After choosing the sentences for each term-document pair, we then incorporate aliases when creating the final training examples. Recall that each training example includes a term, a gold standard definition, sentences within the document, and the target vector. In order to encourage the model to associate synonyms with each other, we can swap out the terms and its aliases in the target sentences, randomly inserting an alias or the term in places that another alias or term might be. This will not only give us a way to produce more training examples, it will also help the model understand the contexts of similar words, which might help it discover entities.

Reframing the Problem to Entity Discovery

Originally, our task was to generate definitions of entities consistent with our corpus. We then reframed the task as an extractive process.
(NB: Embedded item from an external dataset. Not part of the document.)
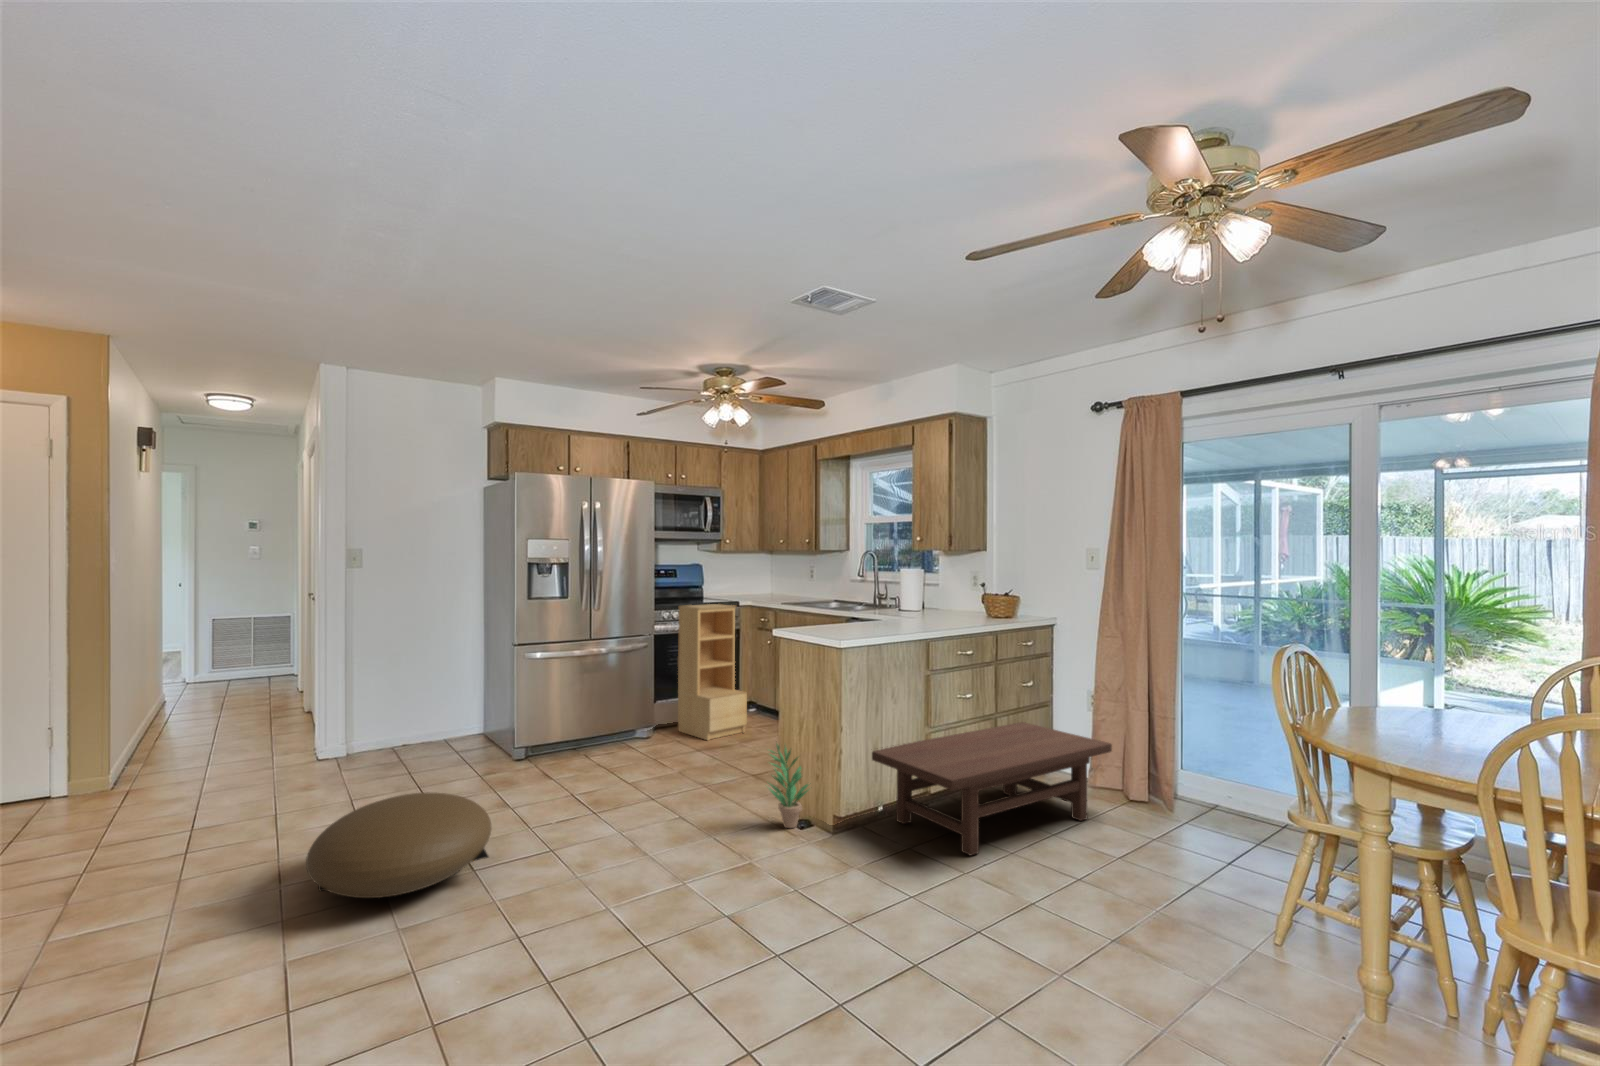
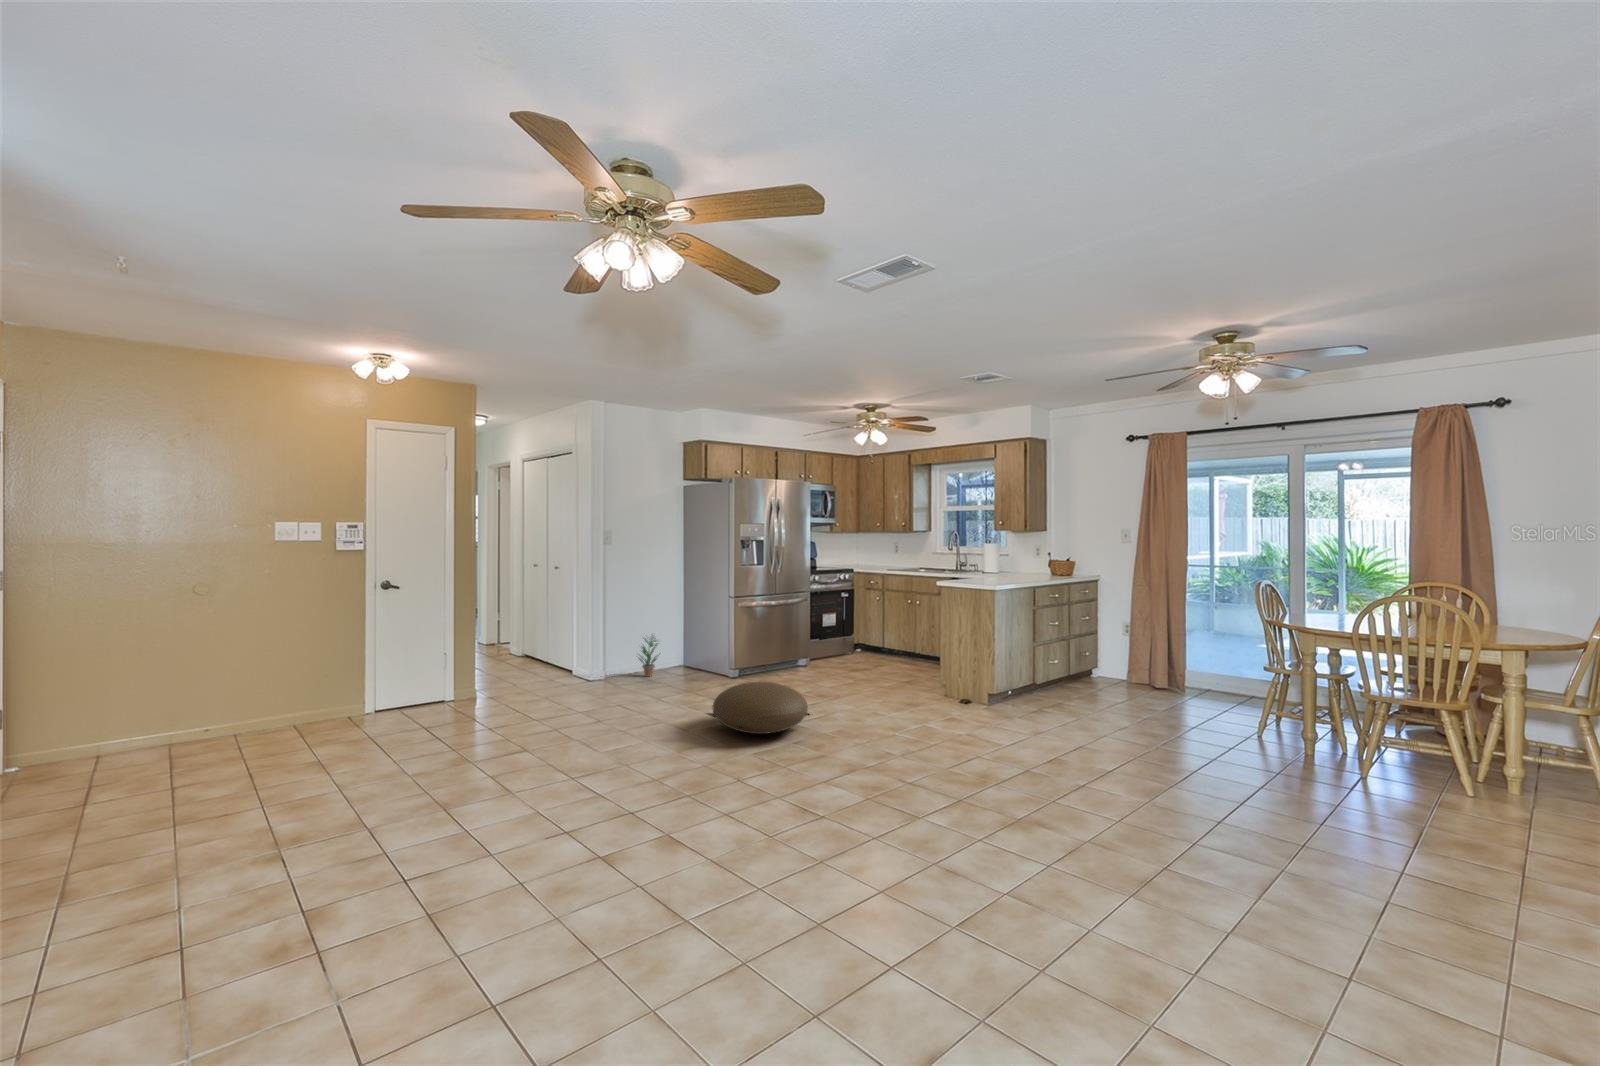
bookshelf: present [678,604,747,740] -> none [822,571,872,666]
coffee table: present [872,722,1112,856] -> none [1004,643,1145,713]
potted plant: present [769,744,808,828] -> present [639,635,658,677]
The dataset described above however, will allow us to solve a task that could be described as a ‘superclass’ of definition extraction, which essentially aims to extract all sentences relevant to an entity as opposed to only sentences that help define it. We call it ‘Entity Discovery’, a term coined by AI2 when they originally proposed this type of task during the early stages of the capstone. Given our ranking scheme, we will still tend towards selecting sentences conducive to definitions, but we’re not quite confident enough that every sentence our heuristics will choose resemble a definition or add to one.

Rather, we now see the potential of our model (which, given this dataset, does not have to change at all!). This new dataset will allow us to train a model to learn latent representations of queries and map them to latent representations of sentences. Note that often times, chemical and medical terms have numerous aliases that take different but systematic forms. Given a reasonably trained model on such data, it should theoretically generalize to novel terms and learn what synonyms would look like and the contexts in which they would appear, ones that have not been added to KBs yet, aiding researchers and medical students to learn about ill-defined terms that have synonyms and reference that have not yet been fully documented.

We call this a ‘superclass’ of definition extraction presumably because, if we were successful at extracting all sentences pertinent to an entity, that definition extraction would simply take a subset of these sentences.

In Conclusion

It has taken some time and experimentation to find our footing in creating this dataset, but we’ve found it. The scripts are running, the data looks reasonable, and we are excited to finally see how our model will perform.